I have an xCore-200 Explorer board and I have a problem with effective parallel execution.
I have essentially 2 thread; One generate data over streaming channel, and another elaborate this data.
The data stream are 32bit wide and I want elaborate separately and simultaneusly the first 16bit and the last 16bit, then build the 32bit data again.
The out port TT are used to verify externally the effective time execution of the elabora() function with an oscilloscope.
Code: Select all
//Produce test thread
void ProduceThread(streaming chanend c_out){
int i, j;
for (i=0; i<10; i++) {
c_out <: (i + (i<<16));
Wait_us(5);
}
}
//Elabora test function
unsigned int elabora(unsigned int DataIn, unsigned int h[]){
unsigned int i, DataOut;
DataOut = 0;
for (i=0; i<10; i++) {
DataOut = DataOut + DataIn*h[i];
}
return DataOut;
}
//Elaborate test thread
void ElaborateThread(streaming chanend c_in, streaming chanend c_out, unsigned int Array[], out port TT){
unsigned int I,Q, InData, OutI, OutQ;
unsigned int i;
unsigned int hQ[100], hI[100];
for (i=0; i<100; i++) {
hI[i] = Array[i];
hQ[i] = Array[i];
}
for (i=0; i<10; i++) {
c_in :> InData;
//split data into I and Q
I =InData >> 16;
Q =InData && 0xFFFF;
TT <: 1;
#if Q_ENABLE
par {
OutI = elabora(I, hI);
OutQ = elabora(Q, hQ);
}
#else
OutI = elabora(Q, hI);
OutQ = 0;
#endif
TT <: 0;
//build 32 bit data
c_out <: ((OutI & 0xFFFF) << 16) + (OutQ & 0xFFFF);
}
}
int main(void) {
streaming chan c, cOut32;
on tile[0]: {
ProduceThread(c);
}
on tile[0]: {
ElaborateThread(c, cOut32, TestArray, TT2);
}
//Other thread with cOut32 channel input
}
If Q_ENABLE=0 the execution time of elabora() function is about 850ns.

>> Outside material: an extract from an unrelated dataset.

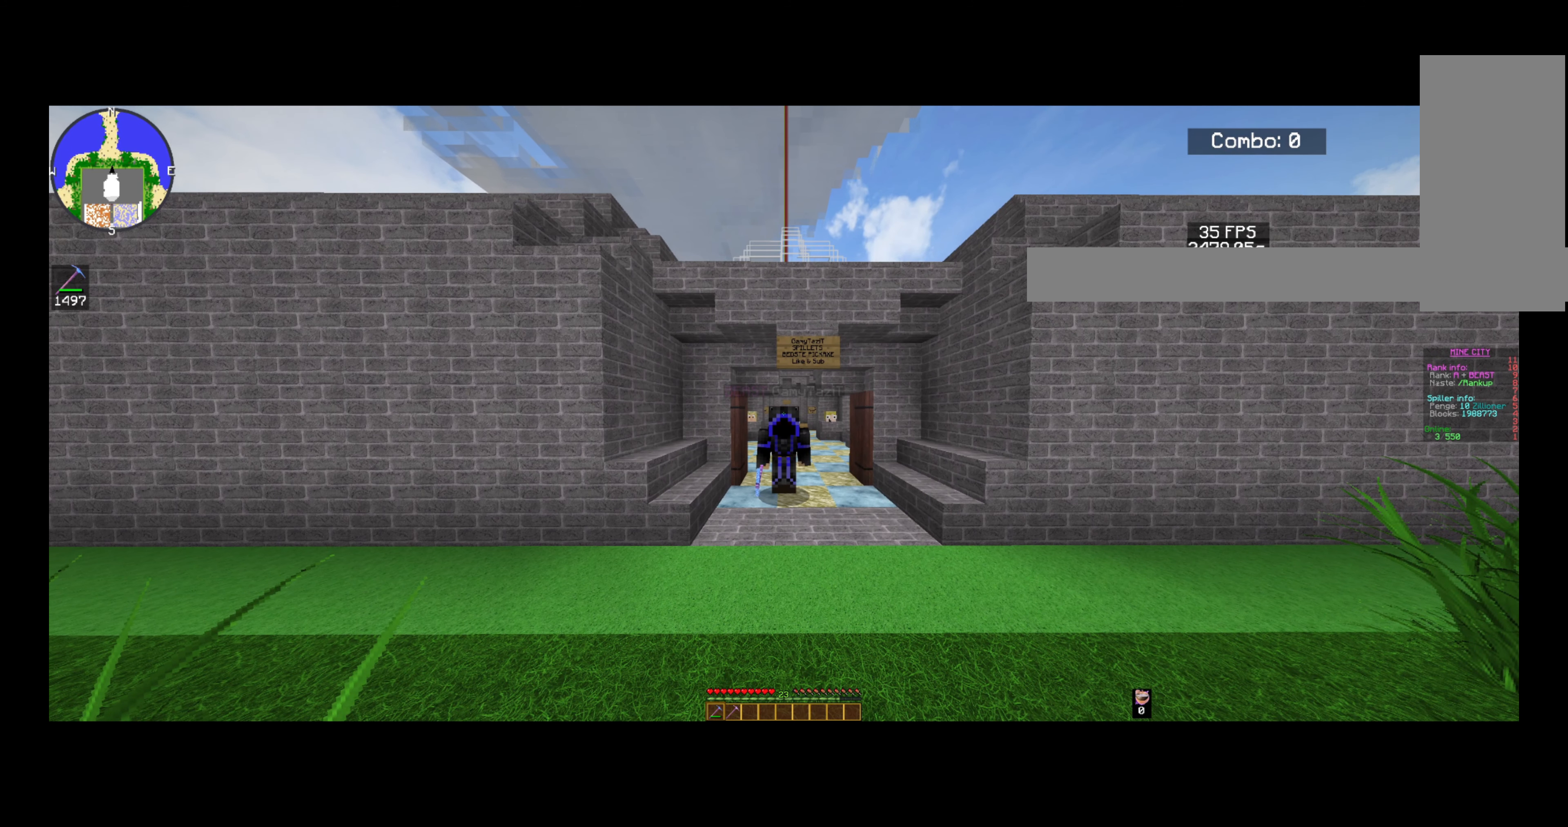
{"keys": [], "mouse": [], "events": []}
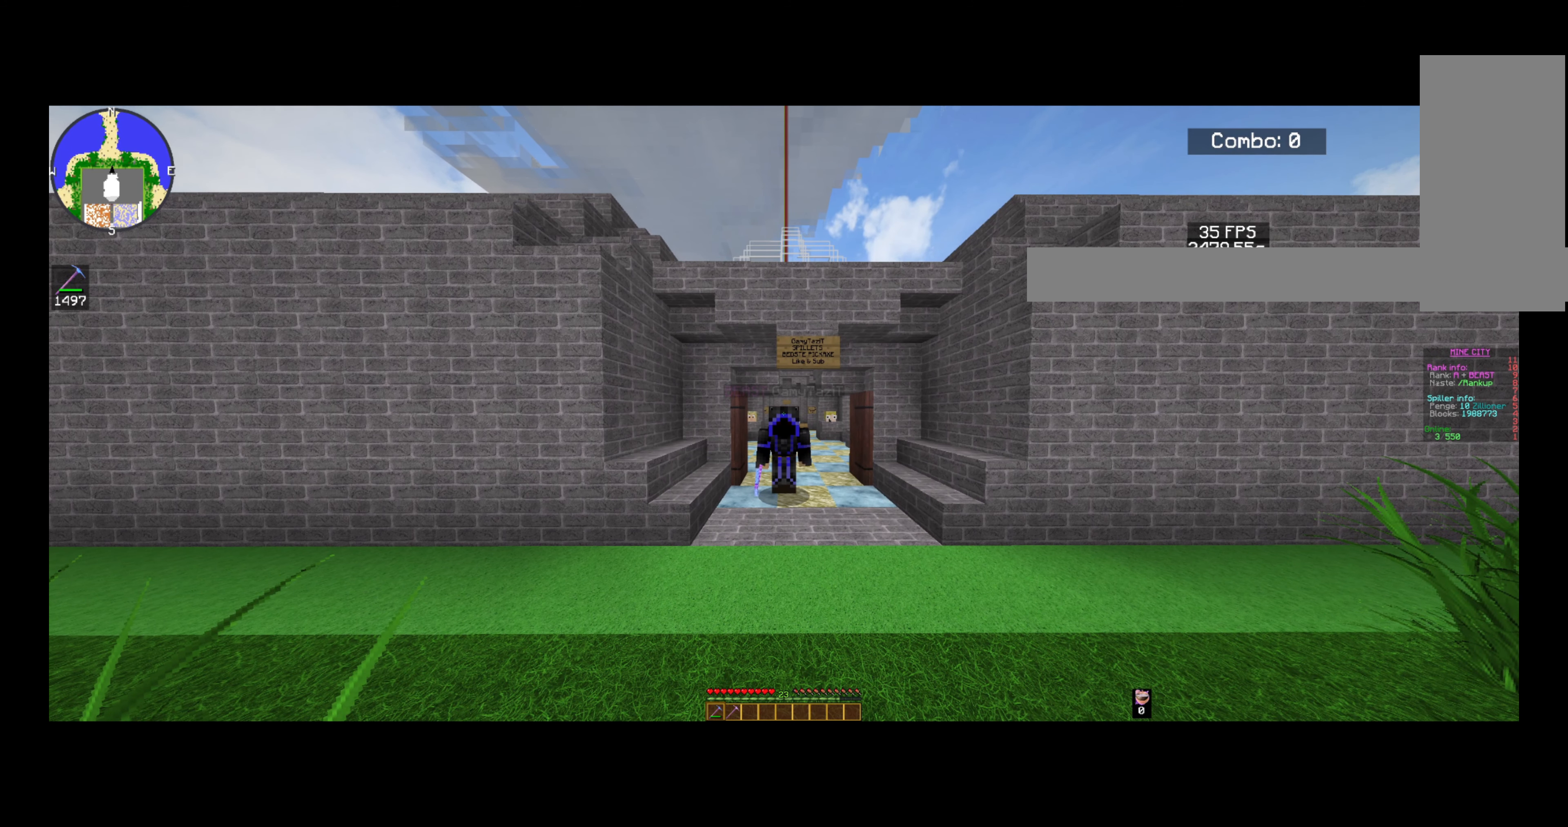
{"keys": [], "mouse": [], "events": []}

If Q_ENABLE=1 the execution time of elabora() function is about 1500ns.
If Q_ENABLE=1 sems that the code inside par{} statement are executed sequentially!
If I remove the par{} statement as below, I obtain the same result.
Code: Select all
...
//par {
OutI = elabora(I, hI);
OutQ = elabora(Q, hQ);
//}
...
Also, when I compile the code with Q_ENABLE=0 the resource occupation are 2 thread, with Q_ENABLE=1 the resource occupation are 3 thread.
The code is executed into splitted thread by sequentially.
Any suggestion? I want to execute the tread in parallel.
Thanks